◆ Aim of the task: Can you give back the lines from the line holding "Armine Manşeti Piliseli Abiye Elbise 23Y9617" through the line holding "lles couleurs qui", inclusive, with every "TL" swapped for "TRY" and nothing else altered, leaving the pictures out?

==== Exercise data ====

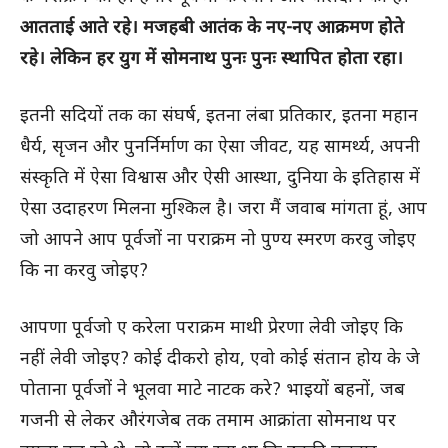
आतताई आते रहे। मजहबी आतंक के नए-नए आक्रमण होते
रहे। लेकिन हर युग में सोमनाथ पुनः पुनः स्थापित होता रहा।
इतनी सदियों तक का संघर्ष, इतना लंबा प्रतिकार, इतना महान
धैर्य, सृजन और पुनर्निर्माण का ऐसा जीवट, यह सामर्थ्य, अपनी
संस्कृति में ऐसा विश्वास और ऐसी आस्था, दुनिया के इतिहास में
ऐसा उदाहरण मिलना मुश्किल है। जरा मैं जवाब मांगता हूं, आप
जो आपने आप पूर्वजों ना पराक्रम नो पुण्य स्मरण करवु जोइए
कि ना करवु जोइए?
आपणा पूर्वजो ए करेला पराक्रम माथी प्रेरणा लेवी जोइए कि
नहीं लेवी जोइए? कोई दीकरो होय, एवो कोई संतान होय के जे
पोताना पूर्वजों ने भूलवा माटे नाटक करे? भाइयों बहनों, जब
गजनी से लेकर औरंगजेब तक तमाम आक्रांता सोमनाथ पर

====
==== Exercise data ====

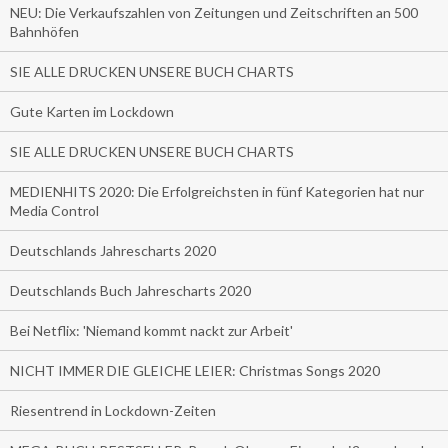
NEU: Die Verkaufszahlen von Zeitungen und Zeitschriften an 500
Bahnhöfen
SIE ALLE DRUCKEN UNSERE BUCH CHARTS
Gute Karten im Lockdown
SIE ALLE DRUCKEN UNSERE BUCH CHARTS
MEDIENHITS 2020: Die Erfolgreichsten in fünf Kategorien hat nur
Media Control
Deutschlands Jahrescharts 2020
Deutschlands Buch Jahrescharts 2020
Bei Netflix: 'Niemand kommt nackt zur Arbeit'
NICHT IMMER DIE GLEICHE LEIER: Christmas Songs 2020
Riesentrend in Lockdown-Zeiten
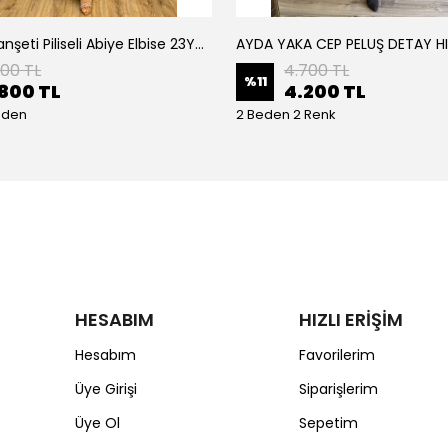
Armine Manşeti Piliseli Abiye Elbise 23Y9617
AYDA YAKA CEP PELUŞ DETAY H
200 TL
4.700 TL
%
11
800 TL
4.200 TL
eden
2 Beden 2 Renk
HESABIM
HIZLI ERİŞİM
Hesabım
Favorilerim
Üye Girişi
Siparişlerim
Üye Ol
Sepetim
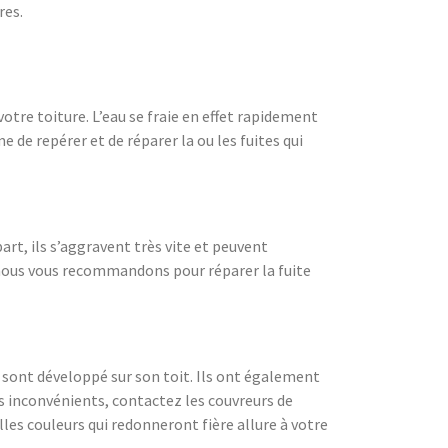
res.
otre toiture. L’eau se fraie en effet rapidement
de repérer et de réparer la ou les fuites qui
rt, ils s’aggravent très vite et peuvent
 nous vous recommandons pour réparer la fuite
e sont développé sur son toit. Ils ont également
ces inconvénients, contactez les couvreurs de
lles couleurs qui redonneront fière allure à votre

====
==== Exercise data ====

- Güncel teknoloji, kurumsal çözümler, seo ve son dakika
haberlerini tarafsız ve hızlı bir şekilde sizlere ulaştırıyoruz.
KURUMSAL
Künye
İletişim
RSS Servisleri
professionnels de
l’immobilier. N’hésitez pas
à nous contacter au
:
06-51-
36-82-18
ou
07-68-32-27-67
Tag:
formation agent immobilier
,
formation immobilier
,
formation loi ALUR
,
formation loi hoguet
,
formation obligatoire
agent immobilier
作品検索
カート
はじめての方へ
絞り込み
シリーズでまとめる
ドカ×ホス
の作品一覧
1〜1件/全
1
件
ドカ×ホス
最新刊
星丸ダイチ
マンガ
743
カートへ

====

◆ Task answer:
Armine Manşeti Piliseli Abiye Elbise 23Y9617
AYDA YAKA CEP PELUŞ DETAY H
200 TRY
4.700 TRY
%
11
800 TRY
4.200 TRY
eden
2 Beden 2 Renk
HESABIM
HIZLI ERİŞİM
Hesabım
Favorilerim
Üye Girişi
Siparişlerim
Üye Ol
Sepetim
res.
otre toiture. L’eau se fraie en effet rapidement
de repérer et de réparer la ou les fuites qui
rt, ils s’aggravent très vite et peuvent
 nous vous recommandons pour réparer la fuite
e sont développé sur son toit. Ils ont également
ces inconvénients, contactez les couvreurs de
lles couleurs qui redonneront fière allure à votre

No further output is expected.